A series of attacks on foreigners has led the German government to call for a national campaign against right-wing racist violence. The appeal is addressed to law-enforcement agencies, but the public is also being urged not to look the other way when violence occurs. RFE/RL's Roland Eggleston reports.

Munich, 2 August 2000 (RFE/RL) -- Rightwing extremism in Germany is not new. Over the past decade, federal authorities in Berlin have counted more than 12,000 acts of right-wing violence with more than 30 people killed.

But Justice Minister Herta Daubler-Gmelin said there were indications that this year could post a new record of right-wing violence unless the nation as a whole acts to stop it. Between April and June there were 157 cases of violence attributed to rightwing gangs. Four people died as a result.

In a television interview, the justice minister called on those who witness violence against foreigners not to ignore what they see, but to actively help authorities hunt down the perpetrators. In her words: "We have to stop looking the other way."

The government statements come in response to a bomb attack in the city of Duesseldorf last week in which nine immigrants were injured. That attack was followed by other violence over the weekend. The worst incident was in the eastern town of Eisenach, where two African asylum seekers were kicked and beaten by a gang of self-styled neo-Nazi skinheads, who pursued the fleeing Africans shouting the old Nazi slogan "Sieg Heil!" Three of them have been arrested.

Foreigners are not the only victims of the right-wing gangs. Jews, too, have often been targeted in recent years. The most serious recent incident was the bombing of a synagogue in Erfurt in the spring during Easter. Several people were hurt but no one was killed.

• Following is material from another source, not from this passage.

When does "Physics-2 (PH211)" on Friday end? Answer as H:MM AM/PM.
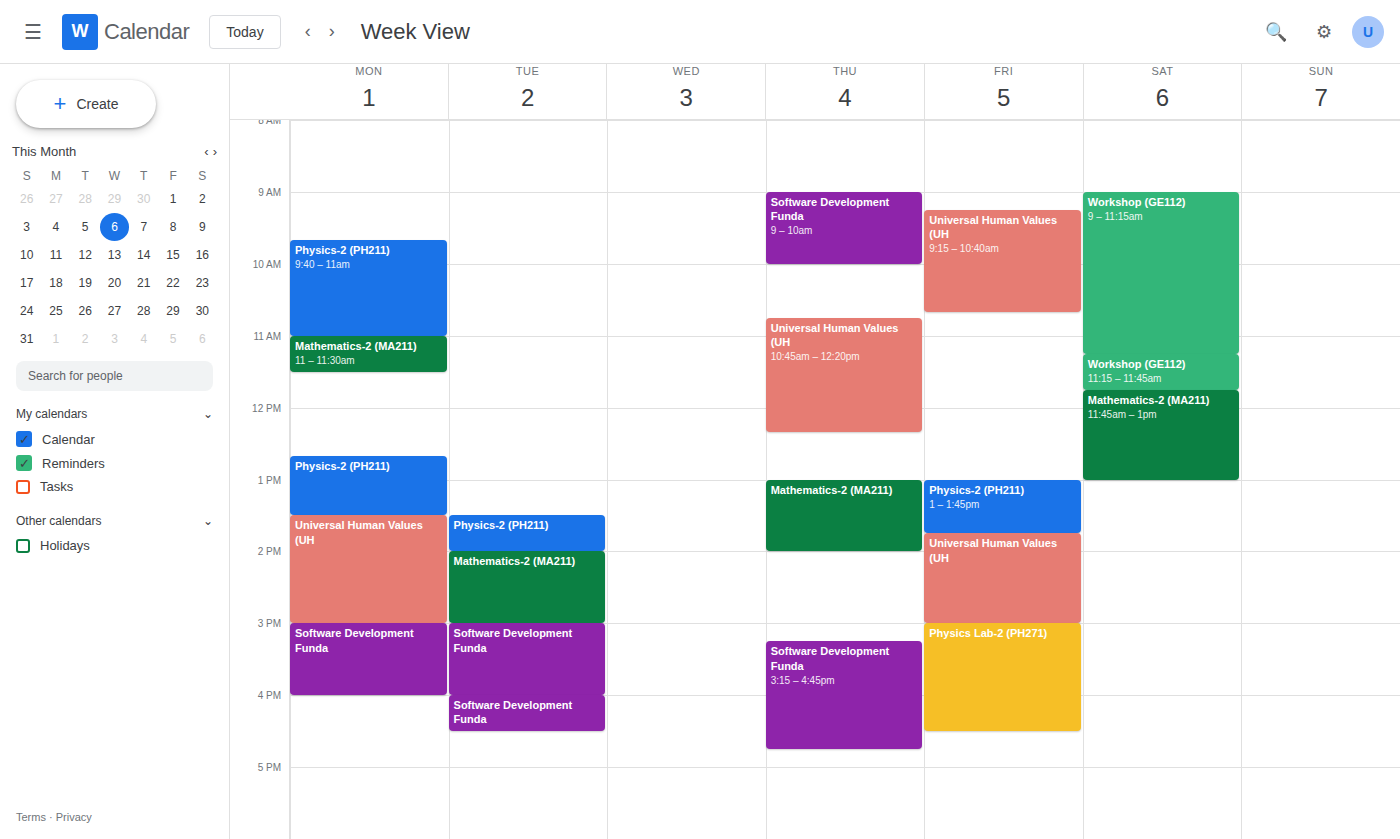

Justice Minister Daubler-Gmelin has promised that the full force of the law will be used against those responsible for violence. She said: "We must also ensure that the punishment is imposed soon after the crime so that the right-wing extremists and neo-Nazis know that this society will not tolerate such actions and that the state will proceed against them with all measures at its disposal."

Heinz Fromm, the president of Germany's internal security service (the Office for the Protection of the Constitution), warned a few days ago that animosity towards foreigners appears to be growing in some circles. "These groups keep black lists, including the names of well-known actors who are identified as Jews," he said.

The president of the employers federation, Dieter Hundt, said more should be done to emphasize the positive contribution made by the foreign population. He said Germany would be in chaos if the resident Turkish population withdrew its labor. Many of the Turks in Germany are employed in such jobs as road-building, trash disposal, and other essential services.

Government officials met in Berlin yesterday to discuss right wing terrorism but failed to offer any new concrete measures to combat it. One measure discussed was providing more funds for educational programs in eastern Germany, where much of the violence occurs.